Layered Unlearning for Adversarial Relearning
This work addresses the brittleness of post-training updates in language models, which is a critical issue for ensuring reliable model behavior, though it appears incremental in the context of machine unlearning.
The paper tackles the problem of post-training modifications in language models being brittle and easily bypassed, and introduces Layered Unlearning (LU) to improve robustness against adversarial relearning, showing enhanced performance across various unlearning methods.
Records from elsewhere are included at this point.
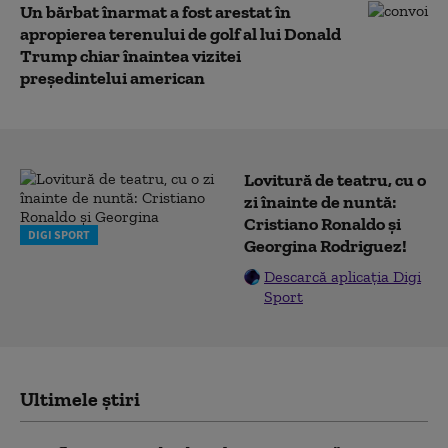
Un bărbat înarmat a fost arestat în
apropierea terenului de golf al lui Donald
Trump chiar înaintea vizitei
președintelui american
Lovitură de teatru, cu o
zi înainte de nuntă:
Cristiano Ronaldo și
DIGI SPORT
Georgina Rodriguez!
Descarcă aplicația Digi
Sport
Ultimele știri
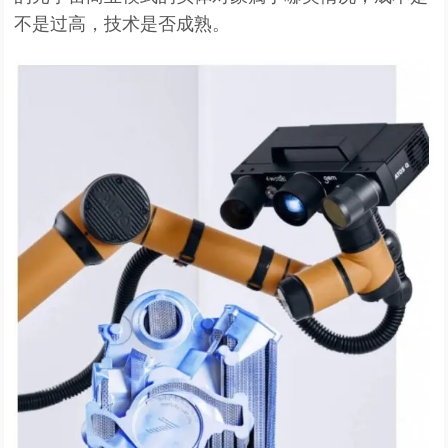
不是过高，技术是否成熟。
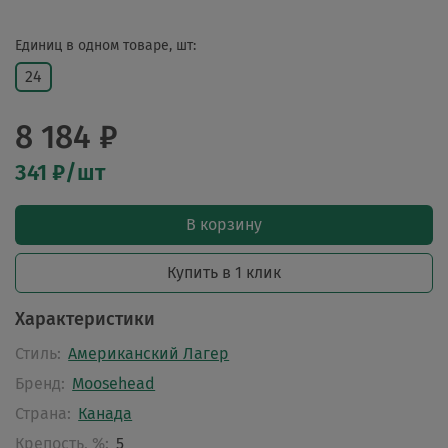
Единиц в одном товаре, шт:
24
8 184 ₽
341 ₽/шт
В корзину
Купить в 1 клик
Характеристики
Стиль:
Американский Лагер
Бренд:
Moosehead
Страна:
Канада
Крепость, %:
5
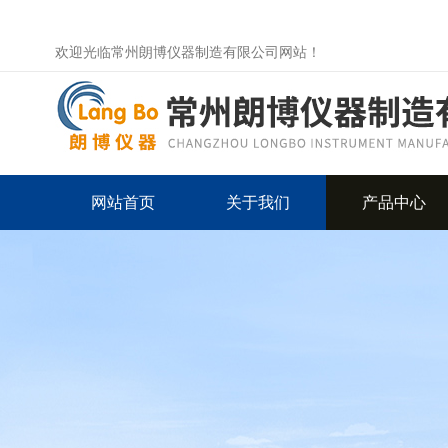
欢迎光临常州朗博仪器制造有限公司网站！
网站首页
关于我们
产品中心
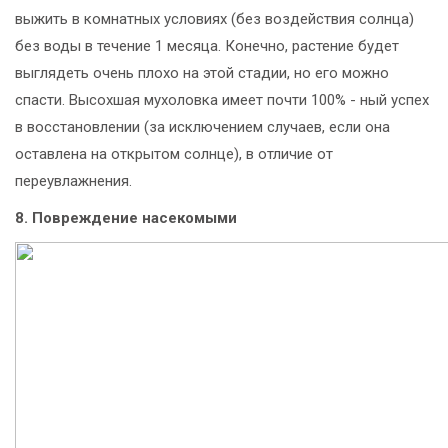
выжить в комнатных условиях (без воздействия солнца)
без воды в течение 1 месяца. Конечно, растение будет
выглядеть очень плохо на этой стадии, но его можно
спасти. Высохшая мухоловка имеет почти 100% - ный успех
в восстановлении (за исключением случаев, если она
оставлена на открытом солнце), в отличие от
переувлажнения.
8. Повреждение насекомыми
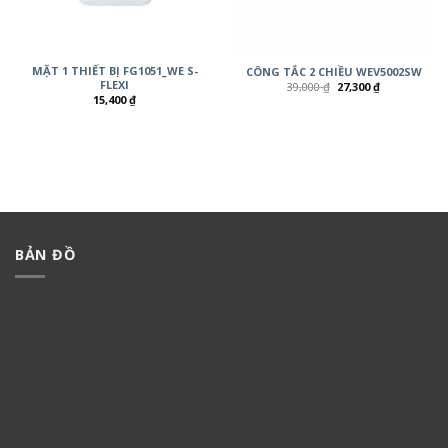
MẶT 1 THIẾT BỊ FG1051_WE S-
CÔNG TẮC 2 CHIỀU WEV5002SW
FLEXI
39,000
₫
27,300
₫
15,400
₫
BẢN ĐỒ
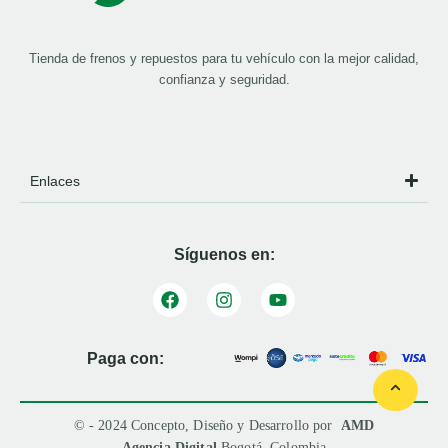
Tienda de frenos y repuestos para tu vehículo con la mejor calidad,
confianza y seguridad.
Enlaces
Síguenos en:
Paga con:
© - 2024 Concepto, Diseño y Desarrollo por
AMD
Agencia Digital
Bogotá, Colombia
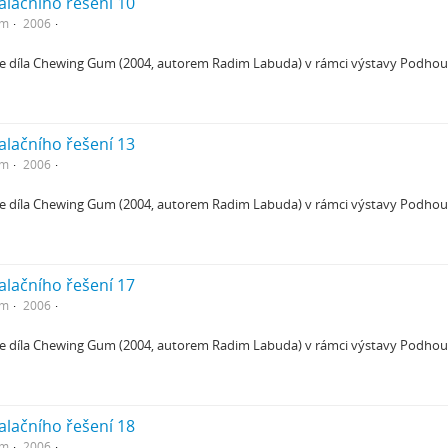
talačního řešení 10
em
2006
ce díla Chewing Gum (2004, autorem Radim Labuda) v rámci výstavy Podhoubí
talačního řešení 13
em
2006
ce díla Chewing Gum (2004, autorem Radim Labuda) v rámci výstavy Podhoubí
talačního řešení 17
em
2006
ce díla Chewing Gum (2004, autorem Radim Labuda) v rámci výstavy Podhoubí
talačního řešení 18
em
2006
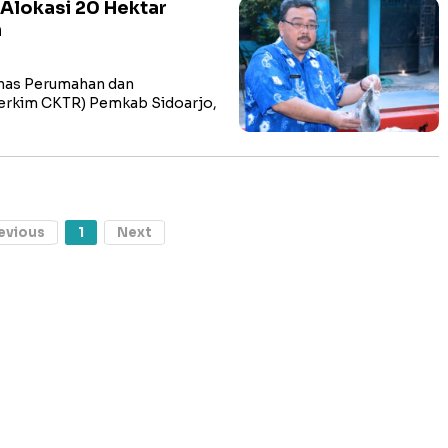
 Alokasi 20 Hektar
n
nas Perumahan dan
Perkim CKTR) Pemkab Sidoarjo,
evious
1
Next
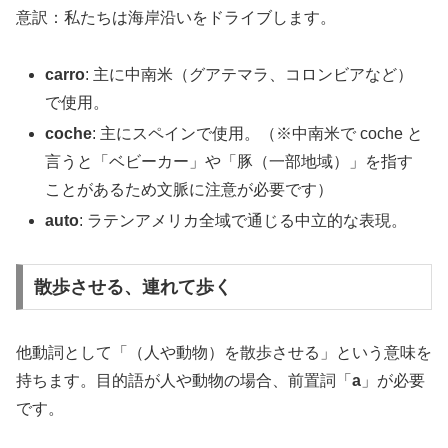
意訳：私たちは海岸沿いをドライブします。
carro
: 主に中南米（グアテマラ、コロンビアなど）
で使用。
coche
: 主にスペインで使用。（※中南米で coche と
言うと「ベビーカー」や「豚（一部地域）」を指す
ことがあるため文脈に注意が必要です）
auto
: ラテンアメリカ全域で通じる中立的な表現。
散歩させる、連れて歩く
他動詞として「（人や動物）を散歩させる」という意味を
持ちます。目的語が人や動物の場合、前置詞「
a
」が必要
です。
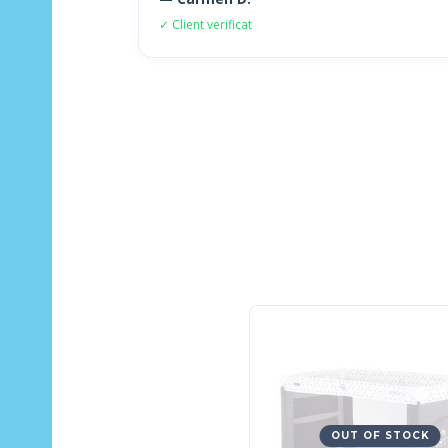
✓ Client verificat
OUT OF STOCK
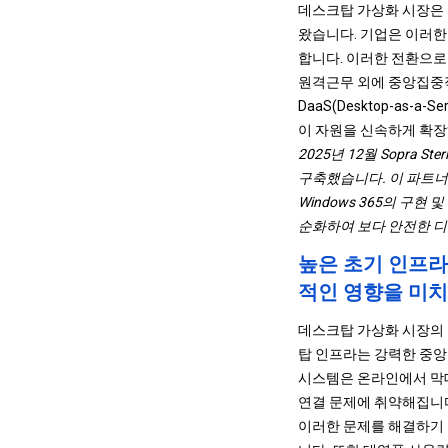
데스크탑 가상화 시장은 
왔습니다. 기업은 이러한
합니다. 이러한 전환으로
원격근무 외에 중앙집중
DaaS(Desktop-as
이 자원을 신속하게 확장
2025년 12월 Sopra 
구축했습니다. 이 파트너십은 
Windows 365의 구
순화하여 보다 안전한 디
높은 초기 인프라
적인 영향을 미치
데스크탑 가상화 시장의 
탑 인프라는 강력한 중앙
시스템은 온라인에서 막대
연결 문제에 취약해집니다
이러한 문제를 해결하기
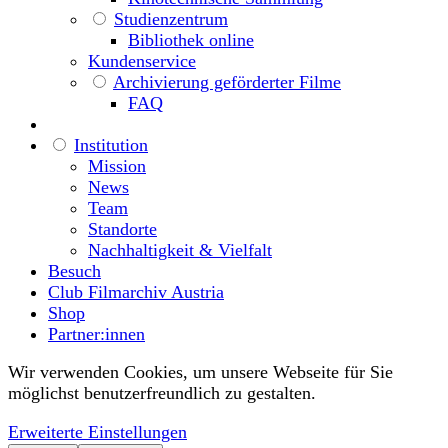
Studienzentrum
Bibliothek online
Kundenservice
Archivierung geförderter Filme
FAQ
Institution
Mission
News
Team
Standorte
Nachhaltigkeit & Vielfalt
Besuch
Club Filmarchiv Austria
Shop
Partner:innen
Wir verwenden Cookies, um unsere Webseite für Sie
möglichst benutzerfreundlich zu gestalten.
Erweiterte Einstellungen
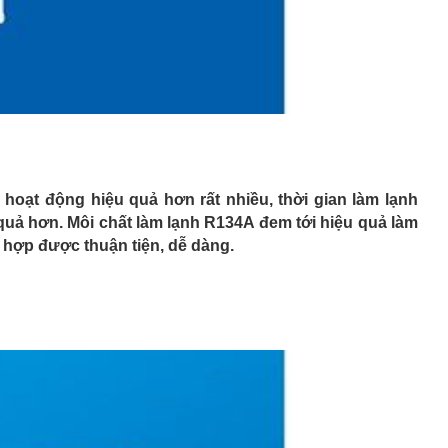
 hoạt động hiệu quả hơn rất nhiều, thời gian làm lạnh
uả hơn. Môi chất làm lạnh R134A đem tới hiệu quả làm
hù hợp được thuận tiện, dễ dàng.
Our goal is to understand how post-training methods, such as fine-tuning, alignment, and unlearning, modify language model behavior and representations. We are particularly interested in the brittle nature of these modifications that makes them easy to bypass through prompt engineering or relearning. Recent results suggest that post-training induces shallow context-dependent ``circuits'' that suppress specific response patterns. This could be one explanation for the brittleness of post-training. To test this hypothesis, we design an unlearning algorithm, Layered Unlearning (LU), that creates distinct inhibitory mechanisms for a growing subset of the data. By unlearning the first $i$ folds while retaining the remaining $k - i$ at the $i$th of $k$ stages, LU limits the ability of relearning on a subset of data to recover the full dataset. We evaluate LU through a combination of synthetic and large language model (LLM) experiments. We find that LU improves robustness to adversarial relearning for several different unlearning methods. Our results contribute to the state-of-the-art of machine unlearning and provide insight into the effect of post-training updates.